• Görevler
A – Fıkralardaki bakkal, dükkânını kapatıp orayı ne yapacağını söylüyor?
B – Fıkralarda "Bir arkadaşımın başından" ile başlayıp "kadının omuzuna düşmüş." ile biten kısmı, "yaşlıca" yerine "genç" koyarak yeniden yaz.
C – Fıkralarda karşıdan gelen adamın, fotoğraf isteğini duyunca sırayla baktığı her şeyi say.

• Verilen Metin
□ □ □

Ben ve yaz aşkım sahilde yürümekteyiz, tam
güneş denizin içine batmak üzere ve o manzarann
önünde fotoraf çekilmek istiyoruz. Güneş her an
batabilir ve manzara güme gitmek üzere. Çevrede de bizden
başka şahsiyet yok.. O anda birden nerdeyse takım elbiseyle karşıdan
gelen bir vatandaş görüyoruz. Hemen yanına koşuyorum
ve elimdeki fotoğraf makinesini ve kız
arkadaşımı göstererek” Abi pardon ya, şurda bi fotoğraf çekilebilir miyiz ?”
diyorum.. Adam bir makineye, bir bana, bir kıza ve bir de
sahilde batan güneşe bakıp ” Heralde çekilebilirsiniz,
burası kamuya açık bir yerdir, sorun olmaz”
diyor ve yürüyüp gidiyor..
Geçen bakkalın birine girdim adam
arkadaşıyla konuşuyordu arkadaşı işler nasıl diye
sordu: Bakkal: Artık iş yok fazla kapatıp burayı İNTER-KAHVE
yapacam dedi.
Bir arkadaşımın başından geçmiş. Taksim Yeşilköy dolmuşuna binmiş gidiyor.
Akşamdan uykusuz olduğu için uyuklamaya başlamış, başı
sol yanında oturan yaşlıca bir kadının omuzuna düşmüş.

□ □ □

[Veri kayıtları]
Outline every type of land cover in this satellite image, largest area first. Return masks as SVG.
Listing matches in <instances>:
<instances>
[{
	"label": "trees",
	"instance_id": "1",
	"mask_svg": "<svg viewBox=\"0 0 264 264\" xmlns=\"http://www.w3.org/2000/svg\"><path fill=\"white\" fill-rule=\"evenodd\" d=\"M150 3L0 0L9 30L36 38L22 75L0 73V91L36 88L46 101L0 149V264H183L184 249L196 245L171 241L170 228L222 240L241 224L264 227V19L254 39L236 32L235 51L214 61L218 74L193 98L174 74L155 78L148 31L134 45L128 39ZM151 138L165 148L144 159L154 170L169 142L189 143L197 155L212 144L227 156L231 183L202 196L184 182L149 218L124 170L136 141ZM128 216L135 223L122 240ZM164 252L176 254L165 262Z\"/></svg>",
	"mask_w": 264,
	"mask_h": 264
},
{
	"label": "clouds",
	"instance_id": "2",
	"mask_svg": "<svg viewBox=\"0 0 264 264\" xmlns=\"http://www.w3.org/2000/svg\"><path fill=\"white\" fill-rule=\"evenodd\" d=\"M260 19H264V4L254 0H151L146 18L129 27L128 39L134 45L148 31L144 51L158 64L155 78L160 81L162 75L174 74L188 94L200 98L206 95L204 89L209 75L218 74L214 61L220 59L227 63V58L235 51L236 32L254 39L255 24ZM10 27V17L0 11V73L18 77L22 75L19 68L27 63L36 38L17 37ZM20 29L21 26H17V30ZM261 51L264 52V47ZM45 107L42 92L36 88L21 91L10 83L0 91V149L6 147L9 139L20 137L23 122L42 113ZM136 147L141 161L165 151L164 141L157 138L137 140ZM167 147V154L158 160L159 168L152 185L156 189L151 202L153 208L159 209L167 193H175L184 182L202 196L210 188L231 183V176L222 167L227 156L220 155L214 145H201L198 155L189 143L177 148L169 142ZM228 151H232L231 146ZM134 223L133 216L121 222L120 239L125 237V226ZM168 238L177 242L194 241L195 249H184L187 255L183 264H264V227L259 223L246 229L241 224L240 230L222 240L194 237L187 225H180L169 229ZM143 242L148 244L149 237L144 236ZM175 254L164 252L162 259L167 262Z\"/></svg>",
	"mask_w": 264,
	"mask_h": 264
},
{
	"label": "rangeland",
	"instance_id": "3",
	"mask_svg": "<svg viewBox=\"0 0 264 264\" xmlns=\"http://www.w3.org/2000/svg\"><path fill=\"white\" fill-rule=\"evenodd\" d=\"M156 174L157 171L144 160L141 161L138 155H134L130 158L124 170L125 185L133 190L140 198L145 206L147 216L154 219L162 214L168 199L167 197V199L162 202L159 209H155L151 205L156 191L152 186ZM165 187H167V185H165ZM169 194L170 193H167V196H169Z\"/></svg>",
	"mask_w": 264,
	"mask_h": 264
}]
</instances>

□ □ □

• Cevaplar
A – İNTER-KAHVE yapacağını söylüyor.

B –
Bir arkadaşımın başından geçmiş. Taksim Yeşilköy dolmuşuna binmiş gidiyor.
Akşamdan uykusuz olduğu için uyuklamaya başlamış, başı
sol yanında oturan genç bir kadının omuzuna düşmüş.

C – Makineye, anlatıcıya, kıza ve sahilde batan güneşe.